Earlier this month The New York Times ran an Opinion piece by Lee Siegel, who tells his story of committing to expensive student loans for two degrees and what it did to his family. When faced with the choice of what to do, he decided to default on his loans rather than pursue a job/career in a field that was not his passion.
He describes his experience with mounting interest and collection fees, the death of his mother (the co-signer), the bankruptcy of his father, and the fact that the banks that made the original loans 40 years ago are now long out of business. He explains that the Department of Education has been pursuing him for years and he was finally led to actively pursue default in order to move on with his life. He then offers advice to those who would want to do the same thing:
- Before your credit is ruined, get as many credit cards as you can
- Find a stable housing situation and pay your rent on time so you have a good record in that area
- Live with or marry someone with good credit
Last Friday in the New York Times columnist Ron Leiber wrote about the trend of taking on student debt, and then refusing to pay. He opens with the notion that colleges and grad schools make their sales pitches as compelling as possible, convincing students – and quite often their parents – to sign on the dotted line. And then he raises questions about the wisdom of trying to get out of the deal by simply refusing to pay the debt.
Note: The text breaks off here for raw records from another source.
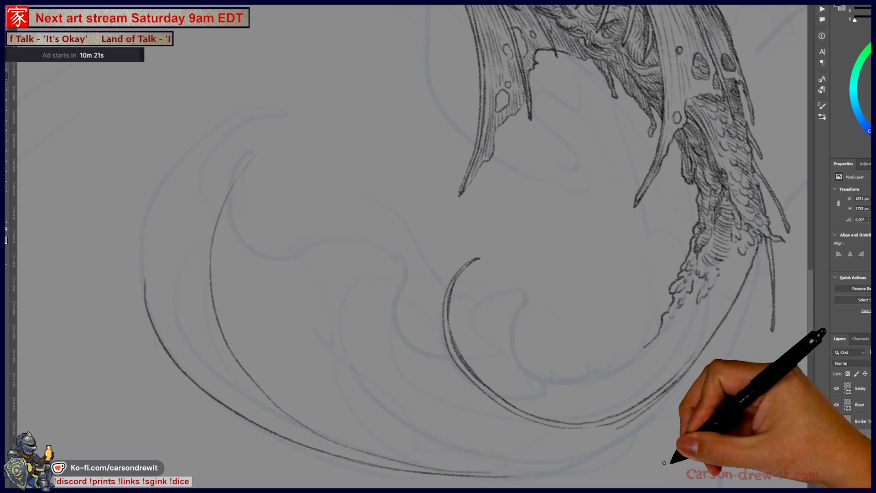
mouse_move(542, 352)
mouse_down()
mouse_move(502, 378)
mouse_move(453, 335)
mouse_up()
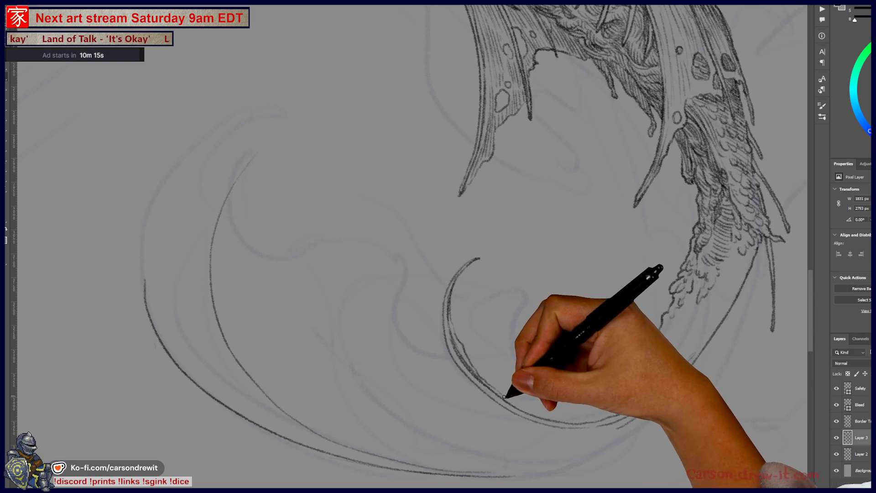
drag(538, 412, 752, 289)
He references Siegel’s piece and offers his opinion on the three step plan. Notwithstanding the action taken earlier this month by the Department of Education to forgive the loans of students at the now-defunct Corinthian Colleges, Leiber highlights the flaws in Siegel’s plan.
As for the concept of getting as many cards as possible, he notes that card issuers now constantly check credit of their existing card holders, and may lower limits or close accounts of those who have become high risk.
As for the stable rent-paying idea, he points out that it’s a bit of a crapshoot, as many landlords do check credit and not just references of past landlords. And then there is the complication that would be caused if, God forbid, you ever wanted to buy a home.
Third, the idea of marrying into good credit. Leiber says this isn’t foolproof either, as some lenders require both spouses to apply for a mortgage. Finally, he raises a host of other complications caused by having a default on your credit history.